Swimming for her life at National Senior Games in Birmingham

Terril McBride's greatest competition is not in the swimming lanes next to her. (Solomon Crenshaw Jr. / Alabama NewsCenter)
Terril McBride was breathing hard as she climbed out of the pool at Birmingham CrossPlex Tuesday afternoon.
The 66-year-old finished third in her heat and sixth overall in the women’s age 60-69 division 50-yard freestyle of the National Senior Games. Her competitive spirit aside, her beaming smile made it clear that she bore no regrets for not outracing five of her 39 fellow senior swimmers.
Especially since they are not the opponent she is trying hardest to hold at bay.
McBride has idiopathic pulmonary fibrosis, a degenerative lung disease that is fatal. She’s lost her father and a brother to the disease and another brother has it as well.

● Provided data
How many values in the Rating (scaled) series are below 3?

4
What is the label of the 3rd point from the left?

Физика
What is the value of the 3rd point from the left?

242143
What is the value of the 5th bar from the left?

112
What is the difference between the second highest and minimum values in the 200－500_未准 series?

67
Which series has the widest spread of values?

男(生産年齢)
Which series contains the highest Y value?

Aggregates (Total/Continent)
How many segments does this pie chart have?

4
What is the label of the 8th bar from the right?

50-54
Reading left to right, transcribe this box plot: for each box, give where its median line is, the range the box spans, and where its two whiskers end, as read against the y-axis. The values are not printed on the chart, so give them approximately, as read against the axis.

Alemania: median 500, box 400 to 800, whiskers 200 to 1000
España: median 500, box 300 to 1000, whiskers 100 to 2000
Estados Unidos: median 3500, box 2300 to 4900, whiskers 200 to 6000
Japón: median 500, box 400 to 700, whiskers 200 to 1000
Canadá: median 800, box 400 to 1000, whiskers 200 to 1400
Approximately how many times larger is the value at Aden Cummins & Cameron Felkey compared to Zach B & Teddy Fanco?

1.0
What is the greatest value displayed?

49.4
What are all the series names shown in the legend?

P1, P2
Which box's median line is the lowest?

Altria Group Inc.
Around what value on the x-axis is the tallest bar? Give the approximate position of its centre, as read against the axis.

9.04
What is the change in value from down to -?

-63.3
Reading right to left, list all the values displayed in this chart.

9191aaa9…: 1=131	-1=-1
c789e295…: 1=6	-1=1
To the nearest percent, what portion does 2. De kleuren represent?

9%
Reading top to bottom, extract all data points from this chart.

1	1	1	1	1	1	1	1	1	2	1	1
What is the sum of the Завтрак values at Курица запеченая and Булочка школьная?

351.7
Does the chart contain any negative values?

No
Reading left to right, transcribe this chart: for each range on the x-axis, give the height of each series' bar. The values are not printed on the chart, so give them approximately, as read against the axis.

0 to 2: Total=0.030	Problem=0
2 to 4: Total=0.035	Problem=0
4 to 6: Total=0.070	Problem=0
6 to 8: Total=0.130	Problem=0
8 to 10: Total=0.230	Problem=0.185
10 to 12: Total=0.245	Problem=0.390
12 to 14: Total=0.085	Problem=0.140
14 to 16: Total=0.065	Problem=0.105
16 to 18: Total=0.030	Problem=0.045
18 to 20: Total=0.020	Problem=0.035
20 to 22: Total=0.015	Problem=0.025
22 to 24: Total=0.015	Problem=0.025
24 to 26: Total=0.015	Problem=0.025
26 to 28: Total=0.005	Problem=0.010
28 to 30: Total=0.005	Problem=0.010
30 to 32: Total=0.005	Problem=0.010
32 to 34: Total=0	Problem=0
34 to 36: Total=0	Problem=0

● What you will do
**A)** In the article on Terril McBride, what disease does McBride have?
**B)** For each statement, answer yes or no on whether the article on Terril McBride supports it, and quote the deciding words: (i) McBride won her heat. (ii) McBride is 66 years old. (iii) McBride's father died of the same disease she has.
**C)** Write the next part of the article on Terril McBride, beginning after its final sentence.
The rows above come from a different source than the article on Terril McBride.

● Answers for this exercise
**A)** Idiopathic pulmonary fibrosis, a degenerative lung disease that is fatal.

**B)**
(i) No: "finished third in her heat"
(ii) Yes: "The 66-year-old"
(iii) Yes: "She’s lost her father and a brother to the disease"

**C)**
“Normal lifespan with that is 3 to 5 years,” said McBride, who spends her summers in Pittsburgh, Pennsylvania, and her winters in New Smyrna Beach, Florida, about 14 miles south of Daytona Beach.
“I was diagnosed two years ago,” she said, “so I’m doing pretty well.”
Some might idly wait for death to come calling. Instead, McBride is in Birmingham, bidding for another medal or ribbon this afternoon in the 50-yard butterfly.
Why does she do it?
“Because it’s part of living, and I’m all for living,” she said. “I’m not for dying. I’m getting busy living.”
The mother of three boys and one girl – “two of them I gave birth to and two of them I acquired” – swam when she was much younger.
“Swimming is pretty much the only sport that I’ve ever done,” she said. “For recreation, I ride a bike and I walk. As far as competing, it’s just been swimming. I started when I was 7 and swam until I was 15. I stopped and then I picked it up again, probably when I was about 60 years old.”
When she resumed swimming, she did that once a week. IPF made it a daily activity.
“My lungs want to shrink and scar until eventually you just asphyxiate,” she said. “You can’t get enough air to live. I figured that swimming – because you have to expand your lungs so much to swim – that that would make them stretch out all the time, every day. I swim every day. And I feel better when I swim.”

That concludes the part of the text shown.